2つ目は、「学ぶ姿勢を生涯持ち続けてほしい」ということです。みなさんは、日々めまぐるしく変化し、予測が困難な時代に生きています。今後、さらに情報化、グローバル化が進み、社会構造そのものが大きく変化していきます。今日の知識が明日には役立たなくなっているかもしれません。常に学ぶ姿勢を持ち続けることが大切です。学ぶ場は、学校だけではありません。就職する人も、これからが新しい学びの始まりだと考えてください。学ぶ意欲を持ち続けることが、有為な社会人となるための第一歩です。社会人としてスタートを切る人、さらに大学や専門学校に進む人、みなさんの進む道はそれぞれですが、それぞれの目標に向かって学び続けてほしいと思います。

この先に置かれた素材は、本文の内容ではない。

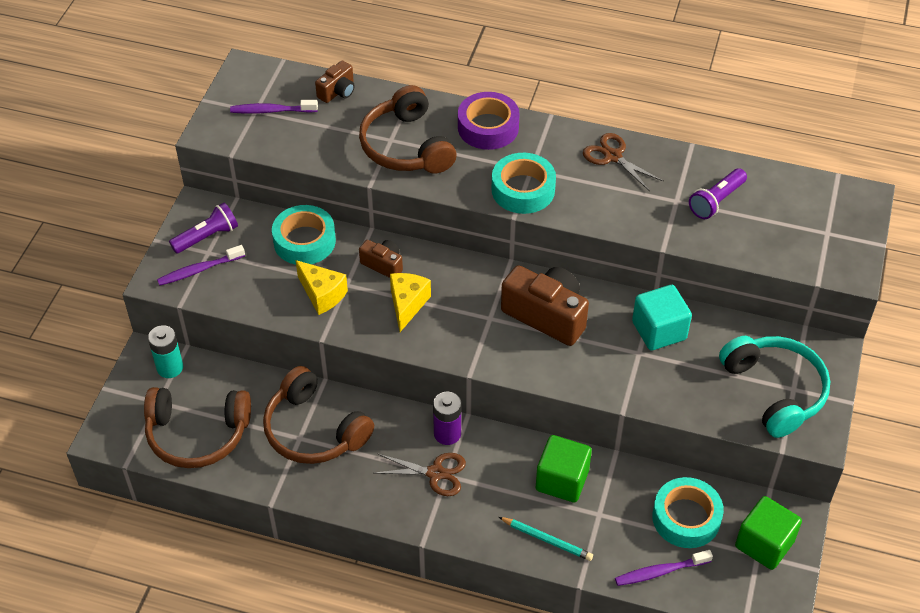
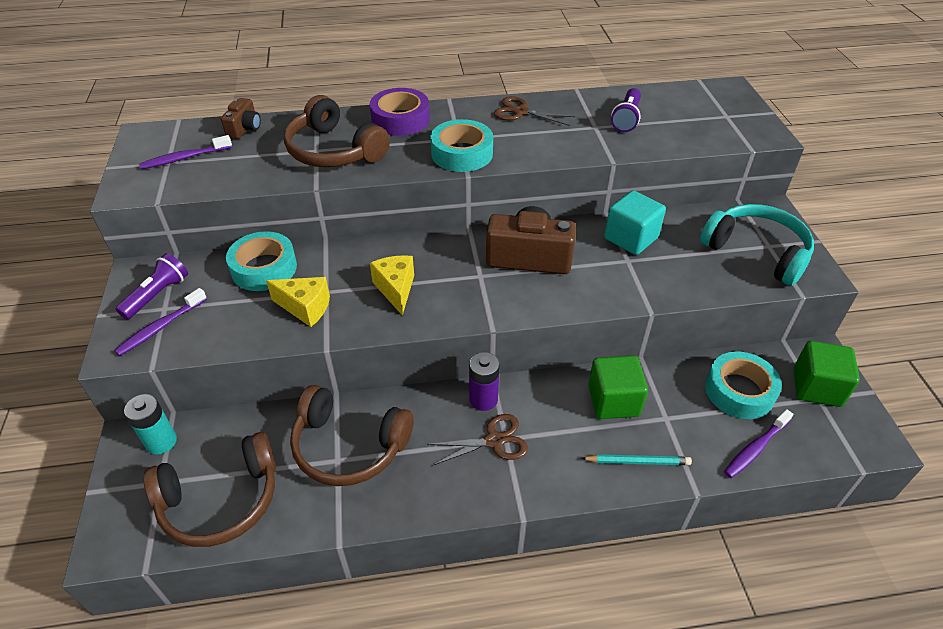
camera: 25 degrees left, 5 degrees down
(383, 265) = (353, 264): brown camera -> none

最後になりましたが、保護者、ご家族の皆様方におかれましては、お子様のご卒業、誠におめでとうございます。この3年間に立派に成長されたお子様の晴れ姿を目にされ、喜びもひとしおのことと存じます。皆様には入学以来、本校の教育方針をご理解いただきまして、終始、温かいご支援とご協力を賜りましたことを心より感謝申し上げます。
結びに本日ご臨席いただきました皆様方に改めて御礼申しあげますと共に、226名の卒業生のみなさんの輝かしい前途を祝し、今後の限りないご活躍を心から祈念いたしまして式辞といたします。